First up among the new products is the HP Compliance Log Warehouse, an Integrity server tailored to help customers collect and
analyze log data to trigger compliance reporting for Sarbanes-Oxley, PCI and
other federal record retention rules.

Chris Whittener, director of HP’s Enterprise Security Strategy, said the
log-keeping engine in the appliance is HP’s Log and Analysis Manager, a
piece of SenSage software that rapidly parses security data and scans log
record data in real time. The appliance then sends alerts to trained
personnel for investigation and action.

HP also joined IBM and others in the LTO-4 tape drive game with the HP
StorageWorks LTO-4 Ultrium1840 drives, which boast 256-bit AES encryption,
Whittener said.

This protects data from unauthorized access if cartridges are lost or
stolen, the bane of the data storage industry these days. The argument some
vendors make is that if the data is encrypted, particularly by the AES
standard, this minimizes the severity of lost or pilfered tape cartridges.

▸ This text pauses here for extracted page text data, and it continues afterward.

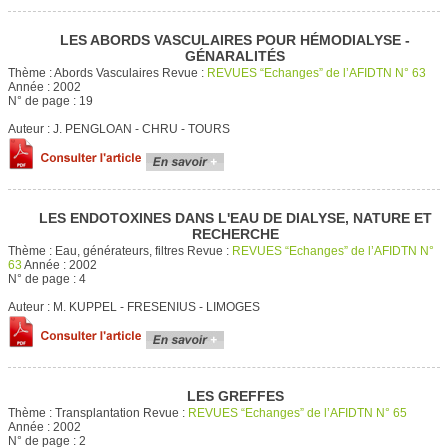
LES ABORDS VASCULAIRES POUR HÉMODIALYSE -
GÉNARALITÉS
Thème :
Abords Vasculaires
Revue :
REVUES “Echanges” de l’AFIDTN N° 63
Année :
2002
N° de page :
19
Auteur :
J. PENGLOAN - CHRU - TOURS
LES ENDOTOXINES DANS L'EAU DE DIALYSE, NATURE ET
RECHERCHE
Thème :
Eau, générateurs, filtres
Revue :
REVUES “Echanges” de l’AFIDTN N°
63
Année :
2002
N° de page :
4
Auteur :
M. KUPPEL - FRESENIUS - LIMOGES
LES GREFFES
Thème :
Transplantation
Revue :
REVUES “Echanges” de l’AFIDTN N° 65
Année :
2002
N° de page :
2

Whittener said the LTO-4 Ultrium1840 tape drive also includes HP Data
Protector Express Single Server Edition, which manages the encryption
process for HP autoloaders and tape libraries.

Perhaps more importantly, the LTO-4 encryption process can be controlled by
the key management capability in HP Data Protector 6.0 software, enabling
the drive to interoperate with security devices from Decru, NeoScale and
others.

“Not everybody will buy HP gear,” Whittener said, explaining the value of
the key management lure. “We want to make security as easy to use as an ATM
card.”

For PCs, HP also introduced the HP Anti-phishing Toolbar, a two-factor
authentication software add-on developed at HP Labs to help
reduce online fraud stemming from phishing scams.

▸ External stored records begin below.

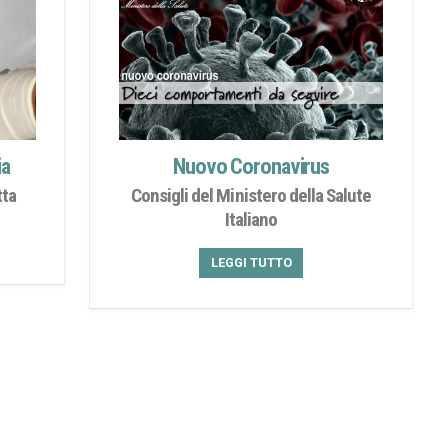
Nuovo Coronavirus
ia
Consigli del Ministero della Salute
tta
Italiano
LEGGI TUTTO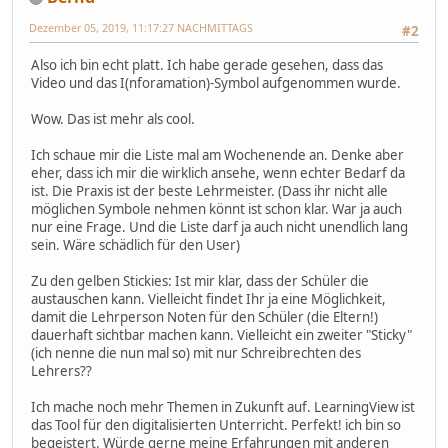
Dezember 05, 2019, 11:17:27 NACHMITTAGS
#2
Also ich bin echt platt. Ich habe gerade gesehen, dass das
Video und das I(nforamation)-Symbol aufgenommen wurde.
Wow. Das ist mehr als cool.
Ich schaue mir die Liste mal am Wochenende an. Denke aber
eher, dass ich mir die wirklich ansehe, wenn echter Bedarf da
ist. Die Praxis ist der beste Lehrmeister. (Dass ihr nicht alle
möglichen Symbole nehmen könnt ist schon klar. War ja auch
nur eine Frage. Und die Liste darf ja auch nicht unendlich lang
sein. Wäre schädlich für den User)
Zu den gelben Stickies: Ist mir klar, dass der Schüler die
austauschen kann. Vielleicht findet Ihr ja eine Möglichkeit,
damit die Lehrperson Noten für den Schüler (die Eltern!)
dauerhaft sichtbar machen kann. Vielleicht ein zweiter "Sticky"
(ich nenne die nun mal so) mit nur Schreibrechten des
Lehrers??
Ich mache noch mehr Themen in Zukunft auf. LearningView ist
das Tool für den digitalisierten Unterricht. Perfekt! ich bin so
begeistert. Würde gerne meine Erfahrungen mit anderen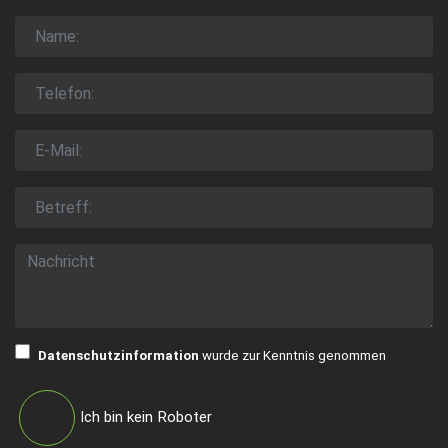
Datenschutzinformation
wurde zur Kenntnis genommen
Ich bin kein Roboter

Whittener said the toolbar helps users manage their passwords and usernames
and makes phishing more difficult by calculating a unique password from
information provided by the PC user, the browser and the site being visited.
The toolbar, which may be customized with a company’s brand, only sends a
password to a site when the site’s certificate is present.

Finally, in keeping with the theme of the Secure Advantage
strategy, HP’s Select Identity, Access, Federation and Audit software have
been lumped under one heading called Identity Center.